Undisclosed transportation is not use in commerce

In General Healthcare v Qashat, the US Court of Appeals for the First Circuit has upheld a district court decision and has dismissed the plaintiff's application to cancel the mark KENT CREME BLEACH (KENT). It held that the plaintiff had not gained US rights in the trademark through the transportation of products bearing the mark because the shipments had been made in secret, which did not equate to use in commerce.

The KENT trademark was originally used by a company called Healthcare International (Healthcare) for hair bleach manufactured in the United States and sold in the Middle East. It ceased trading in 1989 and the product became unavailable.

General Healthcare (GHL) allegedly purchased the Kent brand and US common law rights in the KENT mark from Healthcare. Thereafter, GHL set up product manufacturing in the United States. It then transported the bulk product to its packaging facility in the United Kingdom and from there shipped the branded goods to customers in the Middle East.

At about the same time as GHL's alleged purchase of the Kent brand, Isam Qashat, principal of Kent International Products (KIP), engaged US counsel to conduct an availability and registrability search on the KENT mark. KIP learned that Healthcare's KENT trademark application was abandoned in 1986. Since Healthcare went out of business in 1989, Qashat reasonably believed he could appropriate the abandoned mark. KIP reverse engineered the hair bleach product's formula and established its own US manufacturing and export network. It started shipping bleaching products under the KENT mark to the Middle East.
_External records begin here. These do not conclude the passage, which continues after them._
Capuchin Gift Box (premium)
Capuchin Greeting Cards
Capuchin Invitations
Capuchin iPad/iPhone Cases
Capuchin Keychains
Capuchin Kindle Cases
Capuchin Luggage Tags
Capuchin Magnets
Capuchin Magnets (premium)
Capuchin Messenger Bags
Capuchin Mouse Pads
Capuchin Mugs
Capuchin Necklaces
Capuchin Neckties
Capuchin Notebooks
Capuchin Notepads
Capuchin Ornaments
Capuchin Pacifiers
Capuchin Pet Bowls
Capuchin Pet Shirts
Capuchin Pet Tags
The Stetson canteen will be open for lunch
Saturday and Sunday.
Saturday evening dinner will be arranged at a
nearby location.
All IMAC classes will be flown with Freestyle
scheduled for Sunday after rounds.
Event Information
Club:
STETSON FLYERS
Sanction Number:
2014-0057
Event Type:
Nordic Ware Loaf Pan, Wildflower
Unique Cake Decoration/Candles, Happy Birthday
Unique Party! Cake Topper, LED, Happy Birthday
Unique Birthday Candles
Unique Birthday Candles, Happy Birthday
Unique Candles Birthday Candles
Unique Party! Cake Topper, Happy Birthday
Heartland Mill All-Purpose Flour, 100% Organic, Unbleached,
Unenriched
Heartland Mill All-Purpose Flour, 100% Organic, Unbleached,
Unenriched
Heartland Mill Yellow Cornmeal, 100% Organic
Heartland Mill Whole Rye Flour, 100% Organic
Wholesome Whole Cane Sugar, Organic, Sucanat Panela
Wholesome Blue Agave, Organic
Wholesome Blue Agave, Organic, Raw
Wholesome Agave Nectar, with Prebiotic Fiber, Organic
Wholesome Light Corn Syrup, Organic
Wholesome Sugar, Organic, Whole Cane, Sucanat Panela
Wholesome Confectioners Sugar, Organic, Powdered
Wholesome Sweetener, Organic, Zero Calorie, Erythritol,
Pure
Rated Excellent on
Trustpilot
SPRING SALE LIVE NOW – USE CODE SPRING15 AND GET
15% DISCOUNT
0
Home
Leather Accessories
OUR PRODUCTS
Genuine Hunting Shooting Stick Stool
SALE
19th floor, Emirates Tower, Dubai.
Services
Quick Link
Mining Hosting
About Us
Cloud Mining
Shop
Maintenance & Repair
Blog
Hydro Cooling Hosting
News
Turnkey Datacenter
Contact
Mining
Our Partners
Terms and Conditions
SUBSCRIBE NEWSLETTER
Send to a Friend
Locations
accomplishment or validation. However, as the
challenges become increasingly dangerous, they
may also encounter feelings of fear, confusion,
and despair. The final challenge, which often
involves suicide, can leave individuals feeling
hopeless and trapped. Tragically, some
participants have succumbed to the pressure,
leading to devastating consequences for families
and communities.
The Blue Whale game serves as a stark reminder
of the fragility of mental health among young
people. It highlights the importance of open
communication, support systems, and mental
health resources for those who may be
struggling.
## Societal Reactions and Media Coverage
Since early 1990 both GHL and KIP have been selling the identically branded competitive bleaching product in the Middle East. In 1991 GHL sent KIP a cease and desist letter but GHL did not follow up on its demands. In the meantime, KIP registered the KENT mark in the United States and that registration has become incontestable. In 2000 GHL sued Qashat and KIP for cancellation of the registration, false advertising and unfair competition under the Lanham Act. Both parties moved for summary judgment.

The US District Court for the District of Massachusetts granted KIP's motion based on the conclusion that GHL had abandoned its common law rights in the KENT mark by not using it "in commerce" for the three years prior to filing the suit. A mark is deemed "in use in commerce" pursuant to the Lanham Act when it is affixed to the goods with which it is associated and those goods are then "sold or transported in commerce". The crux of the district court opinion was that GHL's activities lacked the public use element necessary to assert trademark rights based on transportation. It held that undisclosed shipments, such as the transportation by GHL of the bulk product to the United Kingdom for packaging, did not equate to use in commerce. GHL appealed.

On appeal, the First Circuit affirmed the earlier ruling and rejected GHL's arguments that:

  • the district court inappropriately focused on the public element of the transportation use in commerce requirement;

  • 1988 amendments to the Lanham Act made the requirement for public use obsolete; and

  • GHL intended to resume use of the mark in commerce.

It found that GHL had no US rights in the KENT trademark and therefore it had no standing to pursue cancellation of KIP's registration.

The First Circuit also dismissed GHL's allegation that KIP's registration was fraudulently obtained because at the time Qashat filed his application, he was aware of Healthcare's prior use of the KENT mark. It affirmed the district court's finding that Qashat reasonably believed that he was simply appropriating an abandoned mark. Once abandoned, a mark reverts back to the public domain whereupon it may be appropriated by anyone who adopts the mark for his or her own use. It held that to the extent that Qashat was aware of GHL's (rather than Healthcare's) operations in the Middle East, such is not ground for fraud, especially in the absence of any visible indication of GHL's use of the KENT mark in commerce in the United States.